The share of remittances in Russian currencies is growing rapidly
Statistical data from the Central Bank shows that the growth in ruble remittances from migrants over the past two years is a record, with an increase of 5.5% in 2015.
In the first quarter of 2016, the volume of international money transfers in rubles increased by 50 percent, mainly due to the devaluation of CIS currencies against the dollar, analysts said. In 2015, the Russian ruble fell against the US currency less than, for example, the Armenian dram or the Tajik somoni.
In January-April 2016, the volume of ruble transfers abroad from non-residents reached 30.3 billion rubles ($ 4.7 million) – an increase of almost 50% over the same period last year – according to statements of Russian banks, published by the Central Bank.
Foreign currency transfers from non-residents, on the contrary, decreased during the year – by 7.8% to 35.9 billion rubles ($ 545 million). As a result, over 12 months, the share of ruble remittances transferred abroad by migrants increased from 34.3 to 45.8%.
Statistical data from the Central Bank show that the growth of ruble remittances from migrants over the past two years is a record, with an increase of 5.5% in 2015. At the same time, remittances from non- residents continued to decline. In 2015, the drop in remittances was even greater than in 2016, representing 13.7%.
The total amount of international remittances by migrants (both in rubles and in foreign currency) increased by 11.9% to reach 66.2 billion rubles ($ 1 billion) in 2016. Last year, this figure fell 8% to 59.1 billion rubles.
The main reason for the reduction in foreign currency remittances is the increase in currency conversion costs due to the devaluation of the local currencies of the CIS countries, all of which fell against the dollar in 2015.
Direct exchange operations (rubles in local currencies) have become more advantageous for migrants than conversion operations (rubles in dollars, dollars in national currencies).
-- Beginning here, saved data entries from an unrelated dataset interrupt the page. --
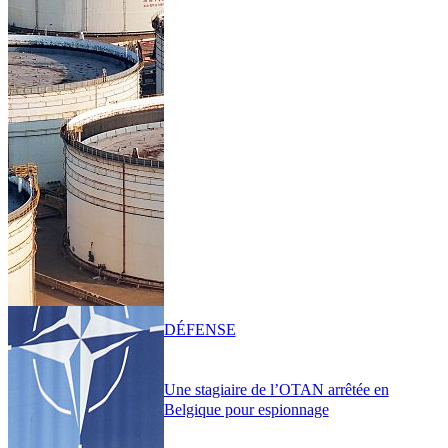
DÉFENSE
Une stagiaire de l’OTAN arrêtée en
Belgique pour espionnage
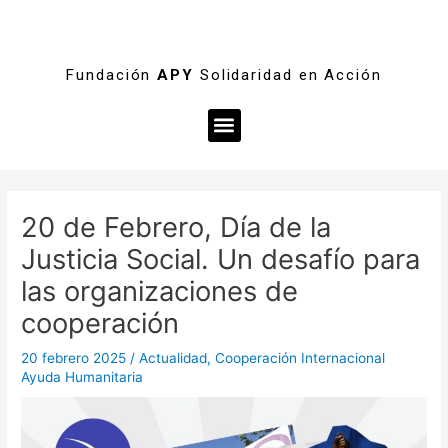
Fundación
APY
Solidaridad en Acción
Menú
Navegación
de
20 de Febrero, Día de la
entradas
Justicia Social. Un desafío para
las organizaciones de
cooperación
20 febrero 2025
/
Actualidad
,
Cooperación Internacional
Ayuda Humanitaria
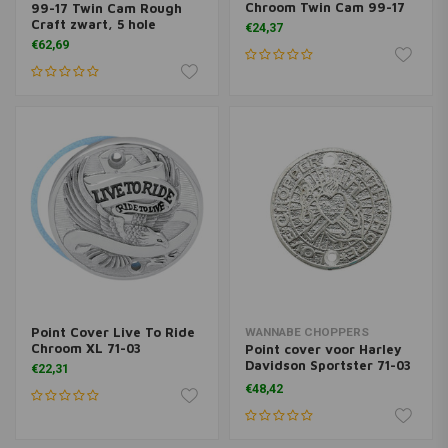
Chroom Twin Cam 99-17
99-17 Twin Cam Rough
Craft zwart, 5 hole
€24,37
€62,69
Point Cover Live To Ride
WANNABE CHOPPERS
Chroom XL 71-03
Point cover voor Harley
Davidson Sportster 71-03
€22,31
XL
€48,42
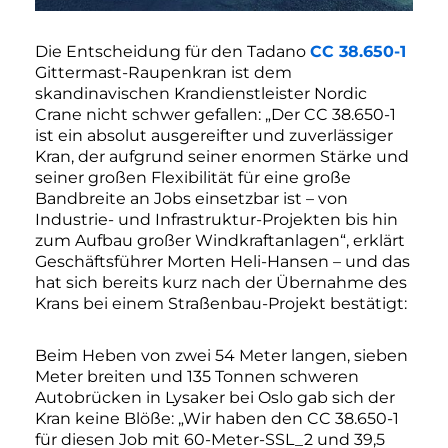
Die Entscheidung für den Tadano
CC 38.650-1
Gittermast-Raupenkran ist dem
skandinavischen Krandienstleister Nordic
Crane nicht schwer gefallen: „Der CC 38.650-1
ist ein absolut ausgereifter und zuverlässiger
Kran, der aufgrund seiner enormen Stärke und
seiner großen Flexibilität für eine große
Bandbreite an Jobs einsetzbar ist – von
Industrie- und Infrastruktur-Projekten bis hin
zum Aufbau großer Windkraftanlagen“, erklärt
Geschäftsführer Morten Heli-Hansen – und das
hat sich bereits kurz nach der Übernahme des
Krans bei einem Straßenbau-Projekt bestätigt:
Beim Heben von zwei 54 Meter langen, sieben
Meter breiten und 135 Tonnen schweren
Autobrücken in Lysaker bei Oslo gab sich der
Kran keine Blöße: „Wir haben den CC 38.650-1
für diesen Job mit 60-Meter-SSL_2 und 39,5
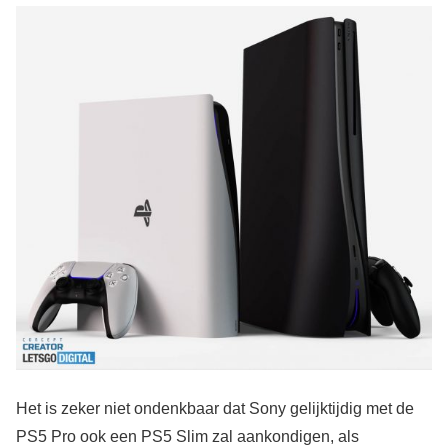
Het is zeker niet ondenkbaar dat Sony gelijktijdig met de
PS5 Pro ook een PS5 Slim zal aankondigen, als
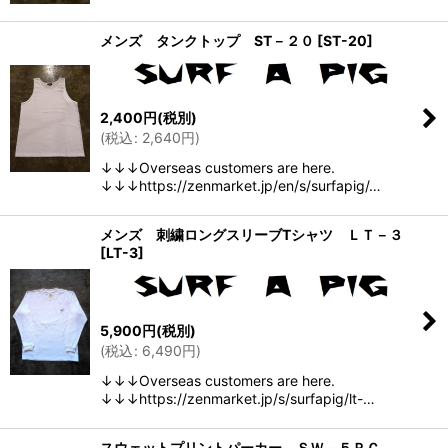
メンズ タンクトップ ST－２０
[
ST-20
]
2,400
円
(税別)
(
税込
:
2,640
円
)
↓↓↓Overseas customers are here.
↓↓↓https://zenmarket.jp/en/s/surfapig/…
メンズ 刺繍ロングスリーブTシャツ ＬＴ－３
[
LT-3
]
5,900
円
(税別)
(
税込
:
6,490
円
)
↓↓↓Overseas customers are here.
↓↓↓https://zenmarket.jp/s/surfapig/lt-…
スウェットプリントパーカー ＳＷ－５ＰＣ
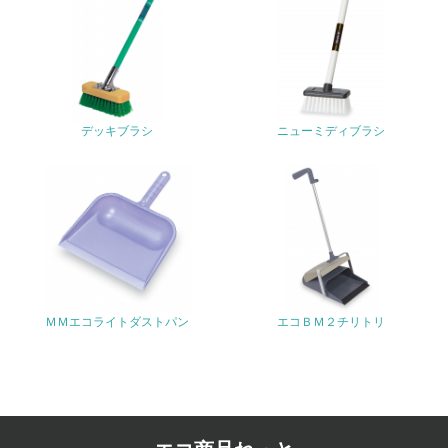
17.
<L1> 化学物質の使用量及び外部（大気・水・土壌）への
排出量削減の取り組みを行っている
18.
デッキブラシ
ニューミディブラシ
<L2> 化学物質の使用量及び外部への排出量を把握し、具
体的な削減目標や計画を立てている
廃棄物
19.
<L1> 廃棄物の発生量の削減及びリサイクルの推進、適正
処理を行っている
ＭＭエコライトダストパン
エコＢＭ２チリトリ
20.
<L2> 発生する廃棄物の量と種類を把握し、具体的な削
減・リサイクル目標や計画を立てている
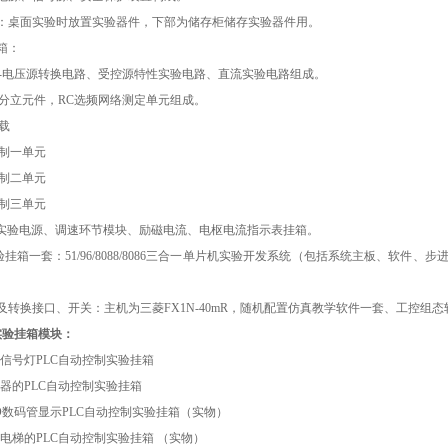
：桌面实验时放置实验器件，下部为储存柜储存实验器件用。
箱：
-
电压源转换电路、受控源特性实验电路、直流实验电路组成。
分立元件，
RC
选频网络测定单元组成。
载
制一单元
制二单元
制三单元
实验电源、调速环节模块、励磁电流、电枢电流指示表挂箱。
验挂箱一套：
51/96/8088/8086
三合一单片机实验开发系统（包括系统主板、软件、步
及转换接口、开关：主机为三菱
FX1N-40mR
，随机配置仿真教学软件一套、工控组态
实验挂箱模块：
信号灯
PLC
自动控制实验挂箱
器的
PLC
自动控制实验挂箱
D
数码管显示
PLC
自动控制实验挂箱（实物）
电梯的
PLC
自动控制实验挂箱 （实物）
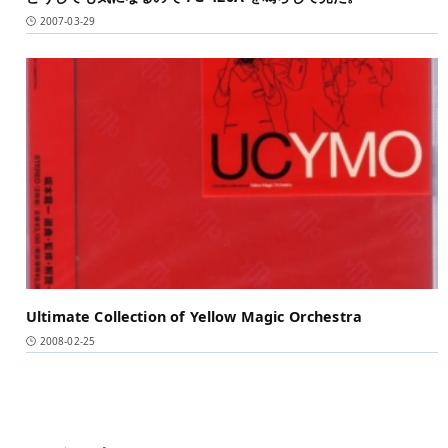
2007-03-29
Ultimate Collection of Yellow Magic Orchestra
2008-02-25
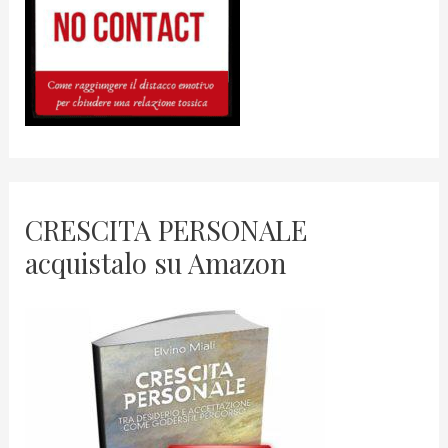
CRESCITA PERSONALE
acquistalo su Amazon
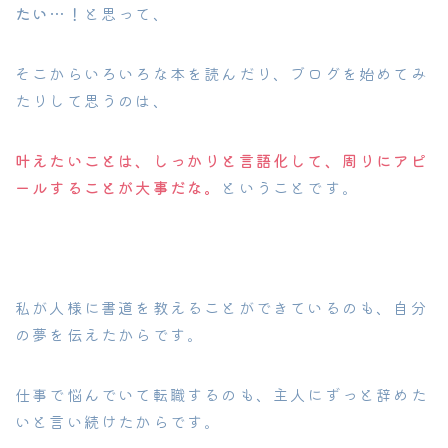
たい…！
と思って、
そこからいろいろな本を読んだり、ブログを始めてみ
たりして思うのは、
叶えたいことは、しっかりと言語化して、周りにアピ
ールすることが大事だな。
ということです。
私が人様に書道を教えることができているのも、自分
の夢を伝えたからです。
仕事で悩んでいて転職するのも、主人にずっと辞めた
いと言い続けたからです。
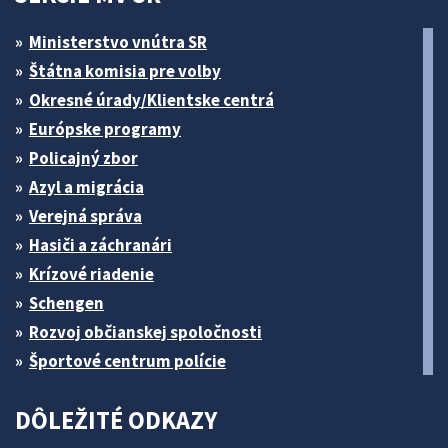
Ministerstvo vnútra SR
Štátna komisia pre volby
Okresné úrady/Klientske centrá
Európske programy
Policajný zbor
Azyl a migrácia
Verejná správa
Hasiči a záchranári
Krízové riadenie
Schengen
Rozvoj občianskej spoločnosti
Športové centrum polície
DÔLEŽITÉ ODKAZY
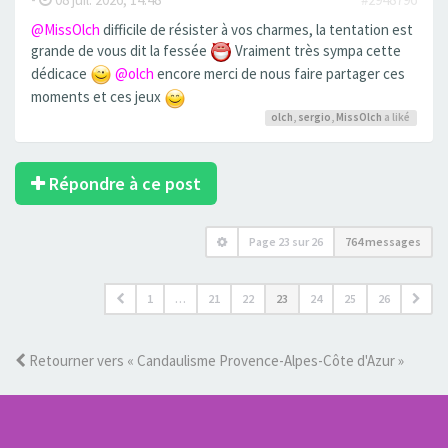
@MissOlch
difficile de résister à vos charmes, la tentation est
grande de vous dit la fessée
Vraiment très sympa cette
dédicace
@olch
encore merci de nous faire partager ces
moments et ces jeux
olch
,
sergio
,
MissOlch
a liké
Répondre à ce post
Page
23
sur
26
764 messages
1
…
21
22
23
24
25
26
Retourner vers « Candaulisme Provence-Alpes-Côte d'Azur »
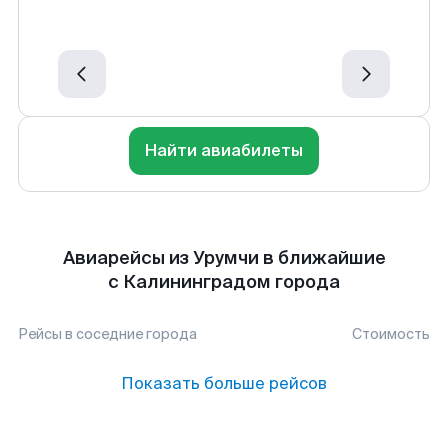
Найти авиабилеты
Авиарейсы из Урумчи в ближайшие
с Калининградом города
Рейсы в соседние города
Стоимость
Показать больше рейсов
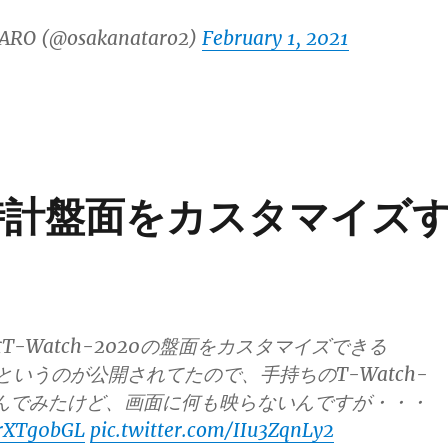
ARO (@osakanataro2)
February 1, 2021
0の時計盤面をカスタマイズ
-Watch-2020の盤面をカスタマイズできる
lderというのが公開されてたので、手持ちのT-Watch-
込んでみたけど、画面に何も映らないんですが・・・
ErrXTg0bGL
pic.twitter.com/IIu3ZqnLy2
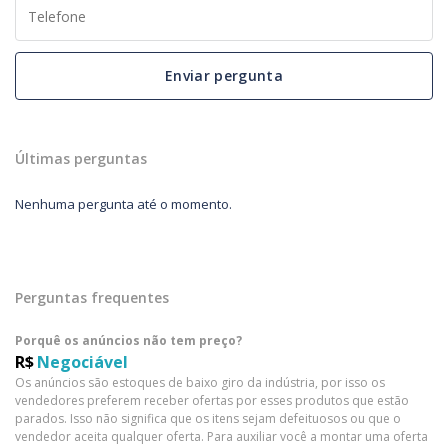
Enviar pergunta
Últimas perguntas
Nenhuma pergunta até o momento.
Perguntas frequentes
Porquê os anúncios não tem preço?
R$
Negociável
Os anúncios são estoques de baixo giro da indústria, por isso os
vendedores preferem receber ofertas por esses produtos que estão
parados. Isso não significa que os itens sejam defeituosos ou que o
vendedor aceita qualquer oferta. Para auxiliar você a montar uma oferta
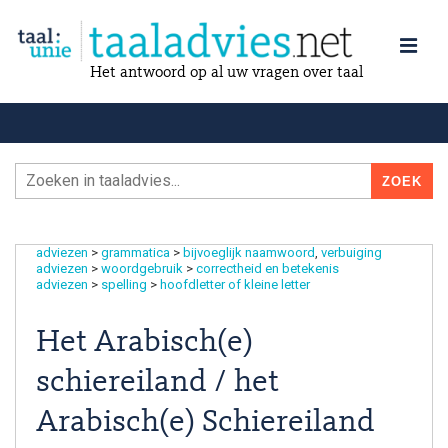
Het antwoord op al uw vragen over taal
adviezen
>
grammatica
>
bijvoeglijk naamwoord
verbuiging
adviezen
>
woordgebruik
>
correctheid en betekenis
adviezen
>
spelling
>
hoofdletter of kleine letter
Het Arabisch(e)
schiereiland / het
Arabisch(e) Schiereiland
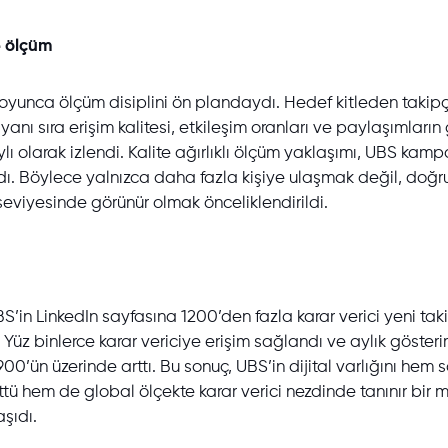
e ölçüm
oyunca ölçüm disiplini ön plandaydı. Hedef kitleden takipç
yanı sıra erişim kalitesi, etkileşim oranları ve paylaşımların
ylı olarak izlendi. Kalite ağırlıklı ölçüm yaklaşımı, UBS ka
ı. Böylece yalnızca daha fazla kişiye ulaşmak değil, doğru
 seviyesinde görünür olmak önceliklendirildi.
S’in LinkedIn sayfasına 1200’den fazla karar verici yeni tak
. Yüz binlerce karar vericiye erişim sağlandı ve aylık gösteri
00’ün üzerinde arttı. Bu sonuç, UBS’in dijital varlığını hem 
tü hem de global ölçekte karar verici nezdinde tanınır bir 
şıdı.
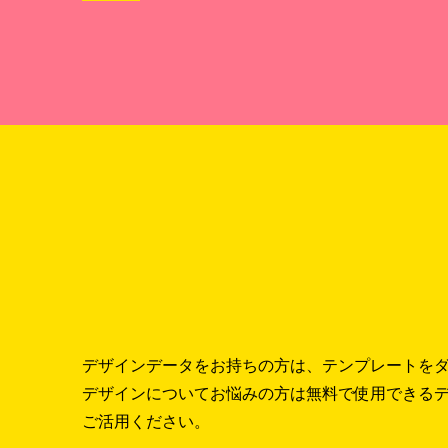
デザインデータをお持ちの方は、テンプレートを
デザインについてお悩みの方は無料で使用できる
ご活用ください。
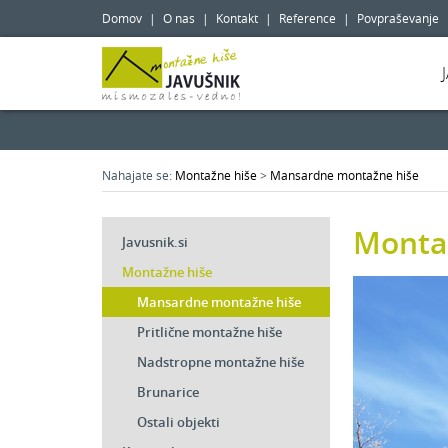
Domov
|
O nas
|
Kontakt
|
Reference
|
Povpraševanje
Nahajate se:
Montažne hiše
>
Mansardne montažne hiše
Monta
Javusnik.si
Montažne hiše
Mansardne montažne hiše
Pritlične montažne hiše
Nadstropne montažne hiše
Brunarice
Ostali objekti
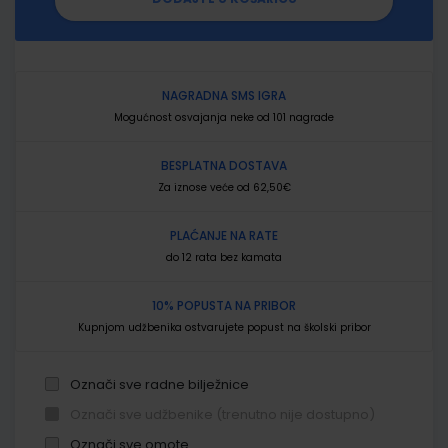
NAGRADNA SMS IGRA
Mogućnost osvajanja neke od 101 nagrade
BESPLATNA DOSTAVA
Za iznose veće od 62,50€
PLAĆANJE NA RATE
do 12 rata bez kamata
10% POPUSTA NA PRIBOR
Kupnjom udžbenika ostvarujete popust na školski pribor
Označi sve radne bilježnice
Označi sve udžbenike (trenutno nije dostupno)
Označi sve omote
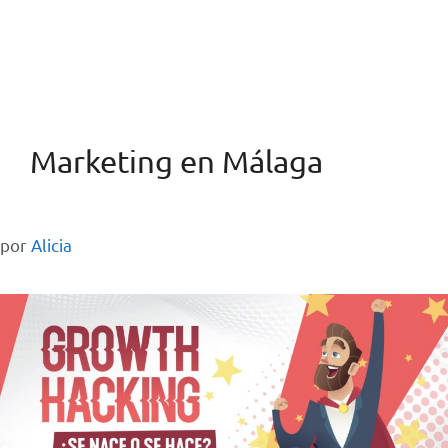
Marketing en Málaga
por
Alicia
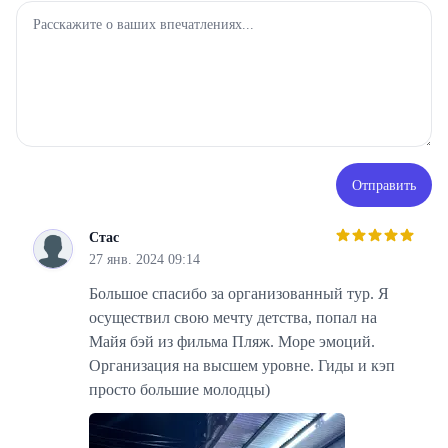
Отправить
Стас
С
27 янв. 2024 09:14
Большое спасибо за организованный тур. Я
осуществил свою мечту детства, попал на
Майя бэй из фильма Пляж. Море эмоций.
Организация на высшем уровне. Гиды и кэп
просто большие молодцы)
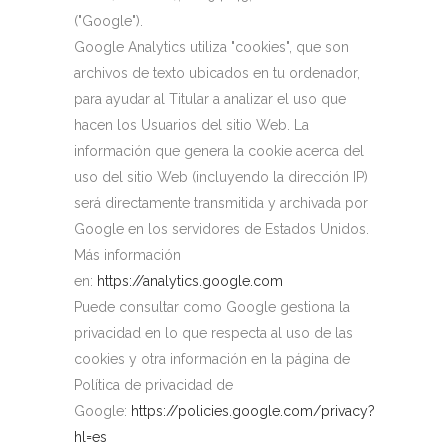
("Google").
Google Analytics utiliza "cookies", que son
archivos de texto ubicados en tu ordenador,
para ayudar al Titular a analizar el uso que
hacen los Usuarios del sitio Web. La
información que genera la cookie acerca del
uso del sitio Web (incluyendo la dirección IP)
será directamente transmitida y archivada por
Google en los servidores de Estados Unidos.
Más información
en:
https://analytics.google.com
Puede consultar como Google gestiona la
privacidad en lo que respecta al uso de las
cookies y otra información en la página de
Política de privacidad de
Google:
https://policies.google.com/privacy?
hl=es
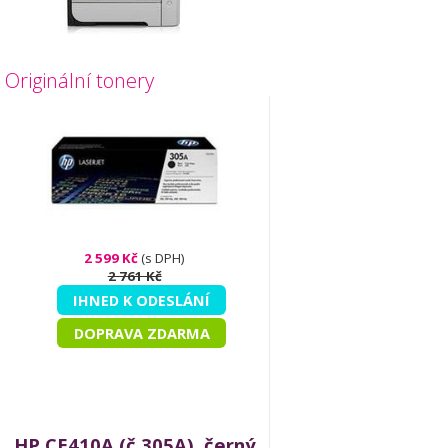
Originální tonery
2 599 Kč
(s DPH)
2 761 Kč
IHNED K ODESLÁNÍ
DOPRAVA ZDARMA
HP CE410A (č.305A), černý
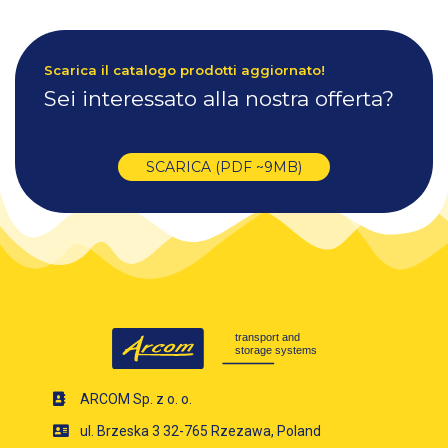
Scarica il catalogo prodotti aggiornato!
Sei interessato alla nostra offerta?
SCARICA (PDF ~9MB)
ARCOM Sp. z o. o.
ul. Brzeska 3 32-765 Rzezawa, Poland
As a result, migrants send money home in the currency in which they earn.
Central banks aim to strengthen local currencies
The behavior of migrants has not been influenced even by the actions of the central banks of some CIS countries aimed at strengthening their national currencies. For example, in February 2016, the National Bank of Tajikistan banned local banks from making money transfers in rubles, allowing them to do so only in Tajik somoni.
This requirement of the Tajik regulator does not apply to remittances in dollars and euros, but given the devaluation of the somoni, it is even more profitable for Tajiks to send money transfers in rubles and receive them in their home. own currency.
But Pavel Sigal, the first vice-president of the Support of Russia entrepreneurs association, is convinced that the growth in ruble remittances from migrants is linked to another factor.
“Most of the migrants in Russia are from the Eurasian Union and the CIS countries – Armenia, Belarus, Kyrgyzstan, Tajikistan, Uzbekistan and a few others,” Sigal emphasizes. “Trade turnover between these countries and Russia is increasing every year, at least in ruble equivalent.”
Russia’s trade and industrial partners in these countries need more and more rubles. This trend will continue if Russia succeeds in pushing forward the plan to use the ruble as a unit of account in mutual exchanges.
Maxim Osadchy, head of the analytics department at BKF Bank, expects the amount of ruble transfers to exceed the amount of foreign currency transfers in 2016.